**Extrait choisi**
◇ ◇ ◇
De l'acide formique dans le moteur

Les fourmis détiennent-elles la clé du carburant du futur? L’acide formique permet un stockage plus efficace et sécurisé de l’hydrogène. Un moyen idéal pour accumuler l’énergie provenant de sources renouvelables ou propulser la voiture du XXIème siècle.

L’hydrogène est souvent désigné comme le futur remplaçant des carburants fossiles. Ecologique et performant, il n’en présente pas moins de nombreux inconvénients. Extrêmement inflammable, il doit être stocké dans d’encombrantes bouteilles pressurisées. Autant d’obstacles à son utilisation, que les scientifiques de l’EPFL et leurs confrères du Leibniz-Institut für Katalyse ont levés : une fois transformé en acide formique, l’hydrogène peut être stocké facilement et en toute sécurité. Une solution idéale pour accumuler l’énergie des sources renouvelables comme le solaire ou l’éolien, ou alimenter la voiture de demain.



L’hydrogène est facilement produit à partir d’énergie électrique. Grâce à un catalyseur et au CO2 présent dans l’atmosphère, les scientifiques l’ont transformé en acide formique. Plutôt qu’une lourde bouteille de fonte remplie d’hydrogène sous pression, ils obtiennent ainsi une substance très peu inflammable et liquide à température ambiante.

En novembre 2010, seconde étape. Les laboratoires de l’EPFL, sont parvenus à provoquer le phénomène inverse : par le biais d’une catalyse, l’acide formique retourne à l’état de CO2 et d’hydrogène, lequel peut ensuite être transformé en énergie électrique. Un prototype fonctionnel, peu encombrant et d’une puissance de 2 kilowatts est d’ores et déjà au point. Deux sociétés ont acheté une licence pour développer cette technologie: Granit (Suisse) et Tekion (Canada).

Stocker les énergies renouvelables

«Imaginez par exemple que vous ayez des cellules solaires sur votre toit, explique Gabor Laurenczy, professeur au Laboratoire de chimie organométallique et médicinale et chef de Groupe de catalyse pour l’énergie et l’environnement. Par mauvais temps ou durant la nuit, votre pile d’acide formique vous restitue le trop-plein d’énergie accumulé quand le soleil brillait.» Dans une telle configuration, le procédé permet de restituer plus de 60% de l’énergie électrique de départ.

Cette solution est extrêmement sûre. L’acide formique libère de manière continue de très petites quantités d’hydrogène, «juste ce dont vous avez besoin sur le moment pour votre consommation électrique», relève le chercheur.
◇ ◇ ◇
**Extractions de texte page par page**
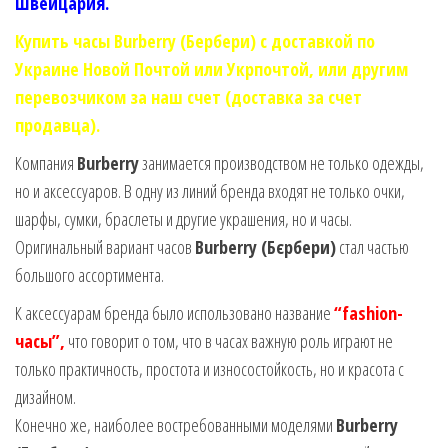
Швейцария.
Купить часы Burberry (Бербери) с доставкой по
Украине Новой Почтой или Укрпочтой, или другим
перевозчиком за наш счет (доставка за счет
продавца).
Компания
Burberry
занимается производством не только одежды,
но и аксессуаров. В одну из линий бренда входят не только очки,
шарфы, сумки, браслеты и другие украшения, но и часы.
Оригинальный вариант часов
Burberry (Бєрбери)
стал частью
большого ассортимента.
К аксессуарам бренда было использовано название
“fashion-
часы”,
что говорит о том, что в часах важную роль играют не
только практичность, простота и износостойкость, но и красота с
дизайном.
Конечно же, наиболее востребованными моделями
Burberry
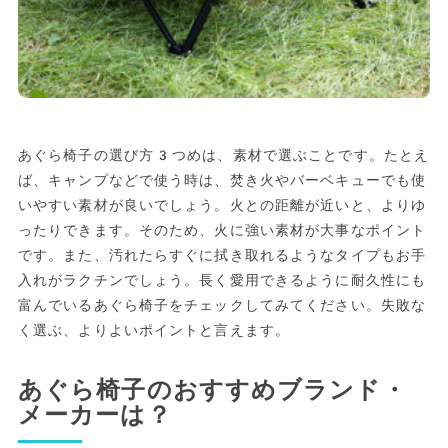
あぐら椅子の選び方3つめは、素材で選ぶことです。たとえ
ば、キャンプなどで使う時は、焚き火やバーベキューでも使
いやすい素材が良いでしょう。火との距離が近いと、よりゆ
ったりできます。そのため、火に強い素材が大事なポイント
です。また、汚れたらすぐに拭き取れるようなタイプもお手
入れがラクチンでしょう。長く愛用できるように耐久性にも
富んでいるあぐら椅子をチェックしてみてください。失敗な
く選ぶ、よりよいポイントと言えます。
あぐら椅子のおすすめブランド・
メーカーは？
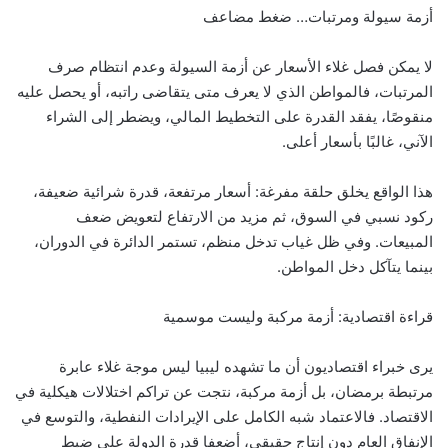
أزمة سيولة ومرتبات… ضغط مضاعف
لا يمكن فصل غلاء الأسعار عن أزمة السيولة وعدم انتظام صرف
المرتبات، فالمواطن الذي لا يعرف متى يتقاضى راتبه، أو يحصل عليه
منقوصًا، يفقد القدرة على التخطيط المالي، ويضطر إلى الشراء
الآني، غالبًا بأسعار أعلى.
هذا الواقع يخلق حلقة مفرغة: أسعار مرتفعة، قدرة شرائية ضعيفة،
ركود نسبي في السوق، ثم مزيد من الارتفاع لتعويض ضعف
المبيعات. وفي ظل غياب تدخل منظم، تستمر الدائرة في الدوران،
بينما يتآكل دخل المواطن.
قراءة اقتصادية: أزمة مركبة وليست موسمية
يرى خبراء اقتصاديون أن ما تشهده ليبيا ليس موجة غلاء عابرة
مرتبطة برمضان، بل أزمة مركبة، نتجت عن تراكم اختلالات هيكلية في
الاقتصاد. فالاعتماد شبه الكامل على الإيرادات النفطية، والتوسع في
الإنفاق العام دون إنتاج حقيقي، أضعفا قدرة الدولة على ضبط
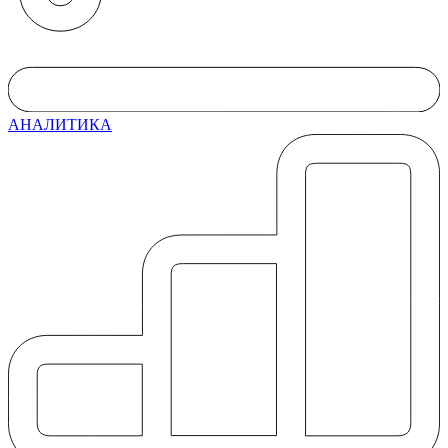
АНАЛИТИКА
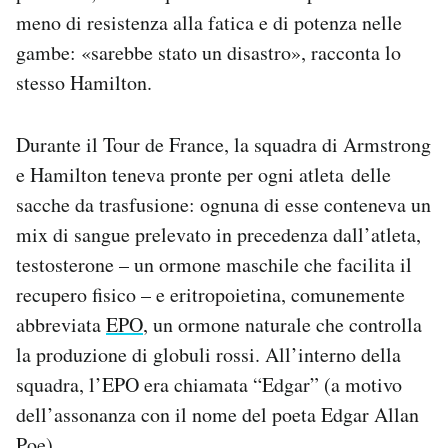
meno di resistenza alla fatica e di potenza nelle
gambe: «sarebbe stato un disastro», racconta lo
stesso Hamilton.
Durante il Tour de France, la squadra di Armstrong
e Hamilton teneva pronte per ogni atleta delle
sacche da trasfusione: ognuna di esse conteneva un
mix di sangue prelevato in precedenza dall’atleta,
testosterone – un ormone maschile che facilita il
recupero fisico – e eritropoietina, comunemente
abbreviata
EPO
, un ormone naturale che controlla
la produzione di globuli rossi. All’interno della
squadra, l’EPO era chiamata “Edgar” (a motivo
dell’assonanza con il nome del poeta Edgar Allan
Poe).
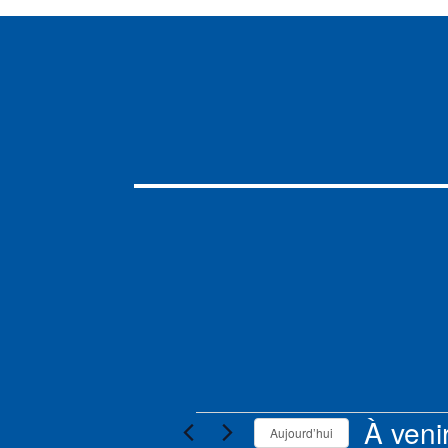
Évènements
À veni
Aujourd’hui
◇ ◇ ◇
**Série d'exercices**
1 - Quelle est la puissance du prototype fonctionnel décrit dans le texte sur l'acide formique ?
2 - Relevez, s'il vous plaît, toutes les institutions, entreprises et unités de recherche nommées dans le texte sur l'acide formique.
3 - Reprenez le texte sur l'acide formique à la suite de sa dernière phrase.
Les lignes constituent un matériau à part, distinct de l'extrait.

**Réponses par exercice**
1 - 2 kilowatts.

2 -
- EPFL
- Leibniz-Institut für Katalyse
- Granit
- Tekion
- Laboratoire de chimie organométallique et médicinale
- Groupe de catalyse pour l'énergie et l'environnement

3 -
Autre avantage par rapport au stockage conventionnel, le procédé permet de stocker presque le double d’énergie à volume égal. En effet, un litre d’acide formique contient plus de 53 grammes d’hydrogène, contre à peine 28 grammes pour un même volume d’hydrogène pur pressurisé à 350 bars.
Enfin, les chercheurs ont travaillé sur un procédé de catalyse basé sur le fer – un métal facilement disponible et peu coûteux, en comparaison des métaux « nobles » comme le platine ou le ruthénium. Comme dans toutes catalyses, aucune matière n’est dégradée pendant le processus.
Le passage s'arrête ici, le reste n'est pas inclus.